Il est clair que le monde d’images qui m’entoure ne me donne pas l’envie d’y plonger. Les médias nous présentent les politiciens comme des liquides vaisselles, les auteurs et les comédiens comme de crédules exhibitionnistes, les animateurs culturels ne donnent plus à penser et bavardent trop. Dans cet étalage de représentations vaines et de promesses démocratiques non tenues par les faiseurs d’images qui n’offrent aucun espace de liberté, je rêvais d’une assemblée du peuple où les politiciens de profession seraient tout simplement exclus. Je rêvais, sans me faire trop d’illusion, de révolution démocratique où des citoyens ordinaires prendraient en charge les affaires de l’Etat. Sans doute étais-je seule, dans cette avenue du 14ème arrondissement, à ressentir cet état étouffant avant d’entrer dans l’atelier d’Albert Marchais.
Dans ce surgissement d’images ambiant existe une provocation, un système pervers efficace pour susciter des haines multiples. Noyer une société dans des tonnes et des tonnes d’images est une façon de la désarmer pour penser. Machiavel insistait déjà au 16ème siècle non pas sur l’effet d’un trop plein d’images déversé sur un territoire mais sur la manière de rendre impuissant un peuple : ôter tous armes ou créer le trouble. Là où la confusion règne, personne ne peut aller attaquer un autre endroit parce qu’elle a déjà trop à faire chez elle. Appliquée aux images, je les considère comme des armes qui suscitent la même perte d’estime et de confiance.

━━━━

• _Consigne 1_
Répondez brièvement aux questions suivantes sur le texte à examiner.
(a) Dans quel arrondissement se situe l'avenue mentionnée avant l'entrée dans l'atelier d'Albert Marchais ?
(b) À quoi les médias comparent-ils les politiciens ?
(c) Au cours de quel siècle Machiavel insistait-il déjà sur la manière de rendre un peuple impuissant ?
• _Consigne 2_
Traduisez en anglais la phrase suivante, tirée du texte à examiner : « Noyer une société dans des tonnes et des tonnes d’images est une façon de la désarmer pour penser. »
• _Consigne 3_
Reproduisez fidèlement le passage du texte à examiner depuis « Dans ce surgissement » jusqu'à « et de confiance. » inclus.
La liste n'a aucun rapport avec le texte à examiner.

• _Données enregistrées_
━━━━

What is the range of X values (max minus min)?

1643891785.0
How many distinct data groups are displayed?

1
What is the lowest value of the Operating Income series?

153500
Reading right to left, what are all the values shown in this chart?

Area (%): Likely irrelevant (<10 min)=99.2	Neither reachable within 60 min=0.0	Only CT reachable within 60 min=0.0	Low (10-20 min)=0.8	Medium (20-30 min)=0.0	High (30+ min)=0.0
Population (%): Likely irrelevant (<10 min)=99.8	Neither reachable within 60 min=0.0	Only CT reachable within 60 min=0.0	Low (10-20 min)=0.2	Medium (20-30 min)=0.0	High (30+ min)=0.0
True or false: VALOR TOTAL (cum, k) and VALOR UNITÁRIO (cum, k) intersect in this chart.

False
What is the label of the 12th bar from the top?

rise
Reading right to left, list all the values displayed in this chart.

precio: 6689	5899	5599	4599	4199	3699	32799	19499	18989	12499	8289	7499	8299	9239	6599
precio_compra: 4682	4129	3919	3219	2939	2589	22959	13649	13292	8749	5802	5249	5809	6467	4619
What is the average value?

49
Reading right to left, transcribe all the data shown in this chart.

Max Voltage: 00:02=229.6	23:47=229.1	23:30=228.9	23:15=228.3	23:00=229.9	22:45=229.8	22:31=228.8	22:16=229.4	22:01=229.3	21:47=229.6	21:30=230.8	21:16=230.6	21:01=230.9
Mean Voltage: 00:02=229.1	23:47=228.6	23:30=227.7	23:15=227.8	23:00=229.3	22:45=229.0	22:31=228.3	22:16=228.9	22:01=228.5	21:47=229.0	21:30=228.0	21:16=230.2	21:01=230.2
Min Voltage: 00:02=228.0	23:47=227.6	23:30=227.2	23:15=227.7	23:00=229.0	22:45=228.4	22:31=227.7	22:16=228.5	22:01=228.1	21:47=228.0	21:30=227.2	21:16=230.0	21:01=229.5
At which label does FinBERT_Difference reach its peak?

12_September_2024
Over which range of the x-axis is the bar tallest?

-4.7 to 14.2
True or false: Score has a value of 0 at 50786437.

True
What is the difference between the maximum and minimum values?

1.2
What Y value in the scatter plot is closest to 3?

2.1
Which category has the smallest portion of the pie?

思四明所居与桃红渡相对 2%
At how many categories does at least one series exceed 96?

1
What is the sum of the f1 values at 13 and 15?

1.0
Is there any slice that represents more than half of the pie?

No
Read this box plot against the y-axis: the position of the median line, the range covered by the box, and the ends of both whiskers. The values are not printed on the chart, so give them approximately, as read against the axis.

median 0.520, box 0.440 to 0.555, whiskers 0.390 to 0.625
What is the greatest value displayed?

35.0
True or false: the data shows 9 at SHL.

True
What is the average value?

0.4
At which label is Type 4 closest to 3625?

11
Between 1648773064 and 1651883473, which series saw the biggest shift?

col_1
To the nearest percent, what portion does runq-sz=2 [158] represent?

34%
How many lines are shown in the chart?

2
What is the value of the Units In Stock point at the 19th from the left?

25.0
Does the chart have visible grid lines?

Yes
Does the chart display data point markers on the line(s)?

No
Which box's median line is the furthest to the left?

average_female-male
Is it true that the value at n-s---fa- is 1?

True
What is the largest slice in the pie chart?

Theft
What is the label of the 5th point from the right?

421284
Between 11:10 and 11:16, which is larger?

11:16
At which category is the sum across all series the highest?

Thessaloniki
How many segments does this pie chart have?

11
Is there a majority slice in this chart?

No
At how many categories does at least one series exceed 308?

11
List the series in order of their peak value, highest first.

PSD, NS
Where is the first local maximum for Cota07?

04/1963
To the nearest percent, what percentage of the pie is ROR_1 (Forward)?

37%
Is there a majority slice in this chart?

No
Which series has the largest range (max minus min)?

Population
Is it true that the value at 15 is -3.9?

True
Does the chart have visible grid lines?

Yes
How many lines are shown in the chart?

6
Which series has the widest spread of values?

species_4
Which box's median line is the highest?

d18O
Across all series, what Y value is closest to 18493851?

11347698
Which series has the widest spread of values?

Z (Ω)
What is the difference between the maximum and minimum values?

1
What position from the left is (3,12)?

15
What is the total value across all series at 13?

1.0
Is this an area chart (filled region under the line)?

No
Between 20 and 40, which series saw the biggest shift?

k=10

━━━━

• _Réponse 1_
(a) Dans le 14e arrondissement.
(b) À des liquides vaisselles.
(c) Au 16e siècle.

• _Réponse 2_
Drowning a society in tons and tons of images is a way of disarming its ability to think.

• _Réponse 3_
Dans ce surgissement d’images ambiant existe une provocation, un système pervers efficace pour susciter des haines multiples. Noyer une société dans des tonnes et des tonnes d’images est une façon de la désarmer pour penser. Machiavel insistait déjà au 16ème siècle non pas sur l’effet d’un trop plein d’images déversé sur un territoire mais sur la manière de rendre impuissant un peuple : ôter tous armes ou créer le trouble. Là où la confusion règne, personne ne peut aller attaquer un autre endroit parce qu’elle a déjà trop à faire chez elle. Appliquée aux images, je les considère comme des armes qui suscitent la même perte d’estime et de confiance.